Tag Archives: Stile

Crystal Dragon – Chapter 27

Solcintra

In which Cantra takes Tor An on an excursion, Rool Tiazan takes Liad dea’Syl on an excursion, and Arin takes himself on an excursion.

Two things in this chapter caused me to look up from the book and say “Oh!” in that tone of great enlightenment that means my backbrain has just done something clever, like figure out whodunnit before the detective. Neither of them are super-important; I think they struck me because I didn’t notice either of them the first time around (or if I did then, unlike most of the other revelations in this chapter, they didn’t stay with me).

Thing 1: During Master dea’Syl’s conversation with Rool Tiazan, he says the math predicts or prescribes that the new universe they’re planning to escape to will be constantly expanding – unlike the steady state of the universe they’re in now. This is, of course, one of the hints that this duology is not set in our universe, but the thing I realised this time is that it’s also the base explanation for the differences between how interstellar travel works in the duology compared to later.
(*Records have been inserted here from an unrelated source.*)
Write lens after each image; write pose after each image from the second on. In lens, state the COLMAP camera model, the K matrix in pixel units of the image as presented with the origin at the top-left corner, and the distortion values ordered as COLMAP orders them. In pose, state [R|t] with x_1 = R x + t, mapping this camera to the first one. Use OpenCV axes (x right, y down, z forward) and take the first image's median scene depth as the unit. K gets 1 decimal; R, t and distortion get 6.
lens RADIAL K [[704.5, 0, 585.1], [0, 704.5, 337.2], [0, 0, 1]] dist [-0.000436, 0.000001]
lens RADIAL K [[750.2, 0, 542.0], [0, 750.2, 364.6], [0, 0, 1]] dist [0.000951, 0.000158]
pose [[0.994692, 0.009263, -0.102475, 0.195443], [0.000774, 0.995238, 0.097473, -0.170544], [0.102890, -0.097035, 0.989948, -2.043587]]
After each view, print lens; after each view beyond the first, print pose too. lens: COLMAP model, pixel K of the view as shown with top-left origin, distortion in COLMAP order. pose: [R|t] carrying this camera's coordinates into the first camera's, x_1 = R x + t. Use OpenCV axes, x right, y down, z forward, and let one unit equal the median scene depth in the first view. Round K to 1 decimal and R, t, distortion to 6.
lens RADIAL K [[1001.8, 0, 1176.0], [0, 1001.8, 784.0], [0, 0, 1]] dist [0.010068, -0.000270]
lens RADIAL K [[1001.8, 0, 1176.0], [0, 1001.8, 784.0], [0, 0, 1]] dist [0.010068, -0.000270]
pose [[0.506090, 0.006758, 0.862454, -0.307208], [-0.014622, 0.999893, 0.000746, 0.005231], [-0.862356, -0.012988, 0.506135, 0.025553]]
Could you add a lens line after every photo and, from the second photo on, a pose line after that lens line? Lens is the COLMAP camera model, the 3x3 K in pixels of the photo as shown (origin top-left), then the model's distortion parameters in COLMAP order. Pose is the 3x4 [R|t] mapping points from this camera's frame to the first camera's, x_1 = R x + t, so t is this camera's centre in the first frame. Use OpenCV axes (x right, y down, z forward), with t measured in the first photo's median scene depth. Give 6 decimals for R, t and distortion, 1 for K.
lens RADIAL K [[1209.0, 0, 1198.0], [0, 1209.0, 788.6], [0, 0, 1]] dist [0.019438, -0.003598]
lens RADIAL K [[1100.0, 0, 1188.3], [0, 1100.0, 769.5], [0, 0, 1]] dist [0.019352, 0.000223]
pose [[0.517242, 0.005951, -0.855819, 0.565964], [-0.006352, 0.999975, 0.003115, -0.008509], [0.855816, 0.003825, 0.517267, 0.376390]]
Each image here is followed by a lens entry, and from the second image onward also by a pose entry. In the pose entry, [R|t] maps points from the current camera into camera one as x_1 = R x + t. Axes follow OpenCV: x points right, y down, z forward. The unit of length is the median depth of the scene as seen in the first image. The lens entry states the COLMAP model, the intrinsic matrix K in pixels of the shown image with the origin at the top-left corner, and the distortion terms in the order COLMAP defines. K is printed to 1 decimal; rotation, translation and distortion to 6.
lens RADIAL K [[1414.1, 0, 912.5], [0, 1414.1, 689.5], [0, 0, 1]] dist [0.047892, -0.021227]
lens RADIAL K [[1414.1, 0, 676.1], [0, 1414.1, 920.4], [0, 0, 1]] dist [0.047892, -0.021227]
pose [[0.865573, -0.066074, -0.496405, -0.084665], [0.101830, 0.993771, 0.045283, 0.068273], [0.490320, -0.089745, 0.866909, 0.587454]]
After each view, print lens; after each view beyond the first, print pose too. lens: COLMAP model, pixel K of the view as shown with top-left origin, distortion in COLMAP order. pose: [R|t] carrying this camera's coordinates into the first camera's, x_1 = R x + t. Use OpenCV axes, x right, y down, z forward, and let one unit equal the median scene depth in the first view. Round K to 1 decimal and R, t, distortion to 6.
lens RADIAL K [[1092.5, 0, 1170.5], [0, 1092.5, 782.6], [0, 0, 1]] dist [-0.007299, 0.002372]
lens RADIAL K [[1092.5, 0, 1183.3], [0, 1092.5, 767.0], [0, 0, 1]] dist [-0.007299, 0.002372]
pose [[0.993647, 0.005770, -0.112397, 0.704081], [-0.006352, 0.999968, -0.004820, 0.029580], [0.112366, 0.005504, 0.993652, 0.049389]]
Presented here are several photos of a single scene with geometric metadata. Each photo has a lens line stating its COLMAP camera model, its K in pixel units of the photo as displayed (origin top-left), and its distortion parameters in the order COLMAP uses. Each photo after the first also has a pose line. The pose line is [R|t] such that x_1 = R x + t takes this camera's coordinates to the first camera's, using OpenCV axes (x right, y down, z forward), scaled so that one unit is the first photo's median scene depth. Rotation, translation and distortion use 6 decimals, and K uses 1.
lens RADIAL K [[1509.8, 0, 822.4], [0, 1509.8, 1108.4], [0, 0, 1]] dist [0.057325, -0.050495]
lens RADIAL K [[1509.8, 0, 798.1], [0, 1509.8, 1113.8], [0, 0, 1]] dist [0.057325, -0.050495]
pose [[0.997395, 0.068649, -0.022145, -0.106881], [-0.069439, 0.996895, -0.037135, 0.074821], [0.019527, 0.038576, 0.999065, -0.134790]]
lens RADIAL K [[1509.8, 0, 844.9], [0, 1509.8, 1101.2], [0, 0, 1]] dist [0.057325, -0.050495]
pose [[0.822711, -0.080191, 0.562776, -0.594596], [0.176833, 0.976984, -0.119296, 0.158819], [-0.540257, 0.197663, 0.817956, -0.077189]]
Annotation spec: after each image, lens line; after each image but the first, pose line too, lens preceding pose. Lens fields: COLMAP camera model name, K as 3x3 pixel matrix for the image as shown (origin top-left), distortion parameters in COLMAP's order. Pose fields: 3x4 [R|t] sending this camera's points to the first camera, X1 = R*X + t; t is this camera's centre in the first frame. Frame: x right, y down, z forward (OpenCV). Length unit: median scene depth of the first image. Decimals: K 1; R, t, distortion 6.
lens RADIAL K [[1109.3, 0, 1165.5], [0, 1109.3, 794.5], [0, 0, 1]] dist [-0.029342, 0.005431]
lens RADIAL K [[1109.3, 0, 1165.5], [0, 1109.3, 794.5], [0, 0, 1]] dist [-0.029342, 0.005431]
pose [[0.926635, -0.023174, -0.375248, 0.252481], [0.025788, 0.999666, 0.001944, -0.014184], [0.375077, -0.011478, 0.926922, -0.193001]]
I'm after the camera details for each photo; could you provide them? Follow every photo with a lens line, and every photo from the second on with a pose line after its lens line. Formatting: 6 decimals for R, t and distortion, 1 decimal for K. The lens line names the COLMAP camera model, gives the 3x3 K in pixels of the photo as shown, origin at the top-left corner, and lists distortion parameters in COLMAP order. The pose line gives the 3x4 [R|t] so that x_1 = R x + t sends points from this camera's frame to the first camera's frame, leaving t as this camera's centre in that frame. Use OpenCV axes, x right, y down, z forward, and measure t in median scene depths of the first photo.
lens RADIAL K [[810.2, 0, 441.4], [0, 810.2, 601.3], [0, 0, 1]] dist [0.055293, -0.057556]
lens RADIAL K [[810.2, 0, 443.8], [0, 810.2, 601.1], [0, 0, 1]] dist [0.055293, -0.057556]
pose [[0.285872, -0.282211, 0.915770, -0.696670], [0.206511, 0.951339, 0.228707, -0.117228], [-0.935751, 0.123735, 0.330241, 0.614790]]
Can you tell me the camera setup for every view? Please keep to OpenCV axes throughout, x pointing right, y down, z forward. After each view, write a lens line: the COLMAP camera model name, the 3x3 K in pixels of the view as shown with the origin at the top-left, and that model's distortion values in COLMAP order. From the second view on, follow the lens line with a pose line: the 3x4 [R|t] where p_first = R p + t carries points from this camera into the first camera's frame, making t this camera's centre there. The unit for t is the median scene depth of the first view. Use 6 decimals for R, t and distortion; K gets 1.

Long-distance navigation through space is bound to be different when space itself behaves differently.

Thing 2: According to the timing mentioned when Cantra is inspecting Salkithin, the ship she inherited from Jela, Salkithin is none other than the ship Commander Ro Gayda mentioned when she recruited Jela way back near the start of Crystal Soldier, the one he was to be made Captain of for its voyage to a then-unnamed place of storage, as the excuse for being detached and placed under Ro Gayda’s command.

And the maintenance crew of Salkithin, getting back to things I did notice the first time around, are – apart from being the crew that Jela commanded on that voyage – the founders of Jela’s Own Troop, of whom we will be hearing more much later. (And they’re not just X Strain; there’s a couple of Ms, a Y, and “Ilneri, who was, as far as Cantra could make it, a natural human”. I don’t know how much that’s going to affect the bodies of Jela’s Own Troop – as I’ve had occasion to comment before, we’ve never been told anything about how the Yxtrang go about making little Yxtrang – but it certainly explains a deal about the shape of the Troop’s minds.)

To finish the chapter off, the event we’ve been waiting for all this time heaves into view on the horizon, as what passes for the leadership of Solcintra at the moment turns to Wellik after their actual leaders do a runner. (It’s possibly my favourite of the Solcintra-as-it-really-was details that, for all the status jockeying and High House politics the Liadens get up to, there’s not a single Clan on Liad that was High House before the Great Migration, because the High Houses all had the resources and the lack of scruple to take off on their own.)